Texte présenté >>

===============

Scan-lines contigues

Une technique permet de garder le gain en mémoire sans trop compliquer la tâche des développeurs de drivers. L'idée consiste à simplement couper l'image en deux, horizontalement. La partie haute de l'image ira sur un GPU, et la partie basse sur l'autre. Cette technique peut être adaptée avec plusieurs GPU : il suffit de découper l'image en autant de parties qu'il y a de GPUs, et attribuer chaque portion à un GPU.

Ainsi, le gain en terme de mémoire et de rendu est appréciable. De nombreux objets n'apparaissent que dans une portion de l'image, et pas dans l'autre. Le drivers peut ainsi répartir les données géométriques et les textures pour éviter toute duplication, comme dans la technique des carrés. Cela demande du travail au driver, mais cela en vaut la peine.

Le découpage de l'image peut reposer sur une technique statique : la moitié haute de l'image pour le premier GPU, et le bas pour l'autre. Et cette technique s'adapte aussi avec plus de deux portions en découpant l'image en N portions identiques.

Ceci dit, quelques complications peuvent survenir dans certains jeux : les FPS notamment. Dans ces jeux, plus ou moins réalistes, le bas de l'image est plus chargé que le haut. Dans le bas de l'image, on trouve un sol assez complexe, des murs, les ennemis, etc. Le haut représente souvent le ciel ou un plafond, assez simple géométriquement. Toute l'agitation a lieu vers le bas ou le milieu de l'écran, et le haut est presque vide. Ainsi, le rendu de la partie haute sera plus rapide que celui du bas, et une des cartes 3D finira par attendre l'autre.

Mieux répartir les calculs devient alors nécessaire. Après tout, il vaut mieux que chaque carte doive faire 50% du travail, au lieu d'avoir une carte qui se tape 70% du boulot, et l'autre qui ne fait que 30% du rendu. Pour cela, on peut choisir un découpage statique adapté, dans lequel la partie haute envoyée au premier GPU est plus grande que la partie basse.

Cela peut aussi être fait dynamiquement : le découpage de l'image est alors choisi à l’exécution, et la balance entre partie haute et basse s'adapte aux circonstances. Comme cela, si vous voulez tirer une roquette sur une ennemi qui vient de prendre un jumper (vous ne jouez pas à UT ou Quake ?), vous ne subirez pas un gros coup de lag parce que le découpage statique était inadapté. Dans ce cas, c'est le driver qui gère ce découpage : il dispose d'algorithmes plus ou moins complexes capables de déterminer assez précisément comment découper l'image au mieux. Mais il va de soit que ces algorithmes ne sont pas parfaits.

===============

Extrait de données >>
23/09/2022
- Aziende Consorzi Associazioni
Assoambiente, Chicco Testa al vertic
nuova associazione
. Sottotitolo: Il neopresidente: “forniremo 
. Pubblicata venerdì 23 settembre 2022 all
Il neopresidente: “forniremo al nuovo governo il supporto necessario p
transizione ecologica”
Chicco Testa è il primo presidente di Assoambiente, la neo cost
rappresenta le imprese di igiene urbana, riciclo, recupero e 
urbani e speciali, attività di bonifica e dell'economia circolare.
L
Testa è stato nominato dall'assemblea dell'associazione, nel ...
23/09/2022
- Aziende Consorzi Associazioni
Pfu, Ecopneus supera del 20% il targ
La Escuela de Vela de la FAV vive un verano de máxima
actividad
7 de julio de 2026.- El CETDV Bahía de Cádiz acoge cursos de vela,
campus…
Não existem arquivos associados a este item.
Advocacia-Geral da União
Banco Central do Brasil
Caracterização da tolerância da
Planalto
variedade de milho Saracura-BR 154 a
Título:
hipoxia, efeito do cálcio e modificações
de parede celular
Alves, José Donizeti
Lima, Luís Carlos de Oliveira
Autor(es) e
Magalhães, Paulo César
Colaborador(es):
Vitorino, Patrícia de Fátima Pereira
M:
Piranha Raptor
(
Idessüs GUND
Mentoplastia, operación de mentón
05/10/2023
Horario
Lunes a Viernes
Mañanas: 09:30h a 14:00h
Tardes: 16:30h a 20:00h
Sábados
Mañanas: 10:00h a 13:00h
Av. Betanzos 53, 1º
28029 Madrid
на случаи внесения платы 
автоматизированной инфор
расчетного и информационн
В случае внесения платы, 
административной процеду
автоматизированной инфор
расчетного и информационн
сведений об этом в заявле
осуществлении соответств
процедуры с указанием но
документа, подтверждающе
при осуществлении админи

===============

Exercices >>
• a. D'après le texte présenté, quelle partie de l'image est la plus chargée dans les FPS ?
• b. Recopiez le texte présenté de « Ainsi, le gain » à « N portions identiques. ».

Réponses rédigées >>
• a. Le bas de l'image.

• b.
Ainsi, le gain en terme de mémoire et de rendu est appréciable. De nombreux objets n'apparaissent que dans une portion de l'image, et pas dans l'autre. Le drivers peut ainsi répartir les données géométriques et les textures pour éviter toute duplication, comme dans la technique des carrés. Cela demande du travail au driver, mais cela en vaut la peine.

Le découpage de l'image peut reposer sur une technique statique : la moitié haute de l'image pour le premier GPU, et le bas pour l'autre. Et cette technique s'adapte aussi avec plus de deux portions en découpant l'image en N portions identiques.